[Saved entries]
====================

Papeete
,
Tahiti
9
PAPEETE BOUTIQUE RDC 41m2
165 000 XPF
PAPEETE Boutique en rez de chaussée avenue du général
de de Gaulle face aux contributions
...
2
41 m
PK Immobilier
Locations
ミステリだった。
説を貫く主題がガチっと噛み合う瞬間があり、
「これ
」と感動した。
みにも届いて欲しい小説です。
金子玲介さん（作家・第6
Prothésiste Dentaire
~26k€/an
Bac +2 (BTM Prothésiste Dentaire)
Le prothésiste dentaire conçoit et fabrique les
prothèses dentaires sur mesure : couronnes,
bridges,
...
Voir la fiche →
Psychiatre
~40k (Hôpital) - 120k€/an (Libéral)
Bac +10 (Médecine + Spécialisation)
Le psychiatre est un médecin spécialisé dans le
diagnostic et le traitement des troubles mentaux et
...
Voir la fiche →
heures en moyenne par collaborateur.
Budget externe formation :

====================

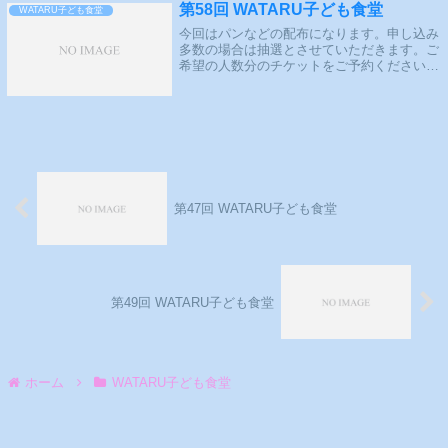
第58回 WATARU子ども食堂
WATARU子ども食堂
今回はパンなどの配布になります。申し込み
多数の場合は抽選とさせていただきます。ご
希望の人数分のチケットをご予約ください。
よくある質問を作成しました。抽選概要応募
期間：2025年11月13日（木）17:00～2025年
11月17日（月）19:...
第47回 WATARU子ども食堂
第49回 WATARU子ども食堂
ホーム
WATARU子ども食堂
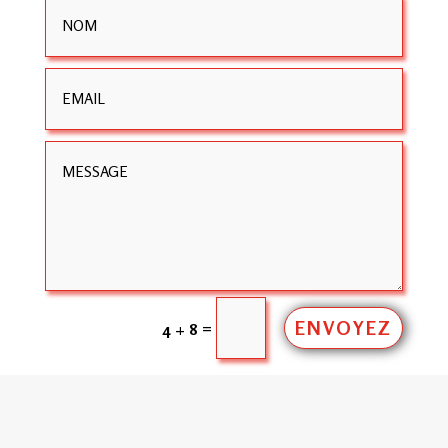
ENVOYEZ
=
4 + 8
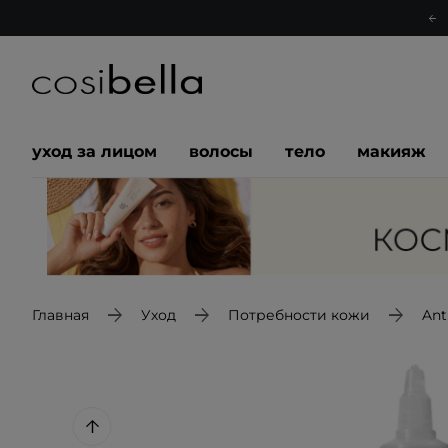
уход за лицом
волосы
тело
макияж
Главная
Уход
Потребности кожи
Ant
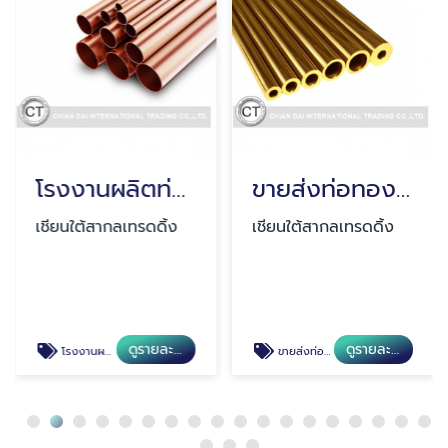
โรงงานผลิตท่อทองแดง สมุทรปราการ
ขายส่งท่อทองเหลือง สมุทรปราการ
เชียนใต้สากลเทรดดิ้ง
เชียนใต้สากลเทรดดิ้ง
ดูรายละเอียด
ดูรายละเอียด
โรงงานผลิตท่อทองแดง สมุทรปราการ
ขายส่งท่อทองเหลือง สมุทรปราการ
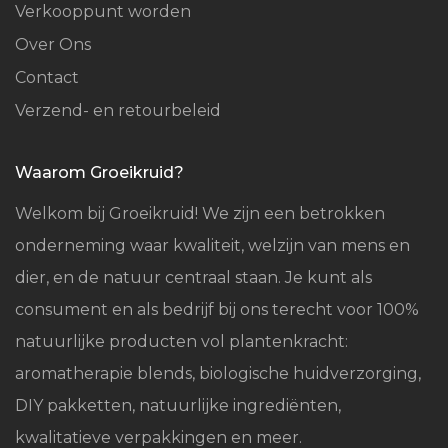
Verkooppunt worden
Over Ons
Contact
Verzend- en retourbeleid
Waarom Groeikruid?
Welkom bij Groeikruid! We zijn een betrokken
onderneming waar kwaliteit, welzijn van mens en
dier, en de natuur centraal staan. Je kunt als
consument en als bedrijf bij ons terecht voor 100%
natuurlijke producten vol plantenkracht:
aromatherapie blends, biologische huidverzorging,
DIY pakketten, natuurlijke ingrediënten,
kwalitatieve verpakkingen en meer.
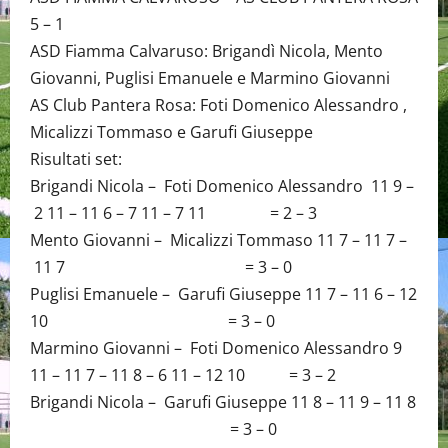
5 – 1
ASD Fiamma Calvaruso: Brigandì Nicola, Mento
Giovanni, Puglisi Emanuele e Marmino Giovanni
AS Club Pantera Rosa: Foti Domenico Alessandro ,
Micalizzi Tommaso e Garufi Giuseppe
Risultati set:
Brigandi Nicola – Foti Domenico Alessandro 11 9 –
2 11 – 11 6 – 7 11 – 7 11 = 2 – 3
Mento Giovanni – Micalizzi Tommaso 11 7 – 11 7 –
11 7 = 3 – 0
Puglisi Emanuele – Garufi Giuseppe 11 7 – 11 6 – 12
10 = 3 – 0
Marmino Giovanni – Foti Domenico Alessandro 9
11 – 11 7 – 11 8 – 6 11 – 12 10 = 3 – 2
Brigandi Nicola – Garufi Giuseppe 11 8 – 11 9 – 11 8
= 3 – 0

====================

Look above for the line with "Потребности кожи" and the line with "11 – 11 7 – 11 8 – 6 11 – 12 10 = 3 – 2", then copy them and all lines in between exactly as written, and only those, without any pictures.

Потребности кожи
Ant
โรงงานผลิตท่อทองแดง สมุทรปราการ
ขายส่งท่อทองเหลือง สมุทรปราการ
เชียนใต้สากลเทรดดิ้ง
เชียนใต้สากลเทรดดิ้ง
ดูรายละเอียด
ดูรายละเอียด
โรงงานผลิตท่อทองแดง สมุทรปราการ
ขายส่งท่อทองเหลือง สมุทรปราการ
Verkooppunt worden
Over Ons
Contact
Verzend- en retourbeleid
Waarom Groeikruid?
Welkom bij Groeikruid! We zijn een betrokken
onderneming waar kwaliteit, welzijn van mens en
dier, en de natuur centraal staan. Je kunt als
consument en als bedrijf bij ons terecht voor 100%
natuurlijke producten vol plantenkracht:
aromatherapie blends, biologische huidverzorging,
DIY pakketten, natuurlijke ingrediënten,
kwalitatieve verpakkingen en meer.
5 – 1
ASD Fiamma Calvaruso: Brigandì Nicola, Mento
Giovanni, Puglisi Emanuele e Marmino Giovanni
AS Club Pantera Rosa: Foti Domenico Alessandro ,
Micalizzi Tommaso e Garufi Giuseppe
Risultati set:
Brigandi Nicola – Foti Domenico Alessandro 11 9 –
2 11 – 11 6 – 7 11 – 7 11 = 2 – 3
Mento Giovanni – Micalizzi Tommaso 11 7 – 11 7 –
11 7 = 3 – 0
Puglisi Emanuele – Garufi Giuseppe 11 7 – 11 6 – 12
10 = 3 – 0
Marmino Giovanni – Foti Domenico Alessandro 9
11 – 11 7 – 11 8 – 6 11 – 12 10 = 3 – 2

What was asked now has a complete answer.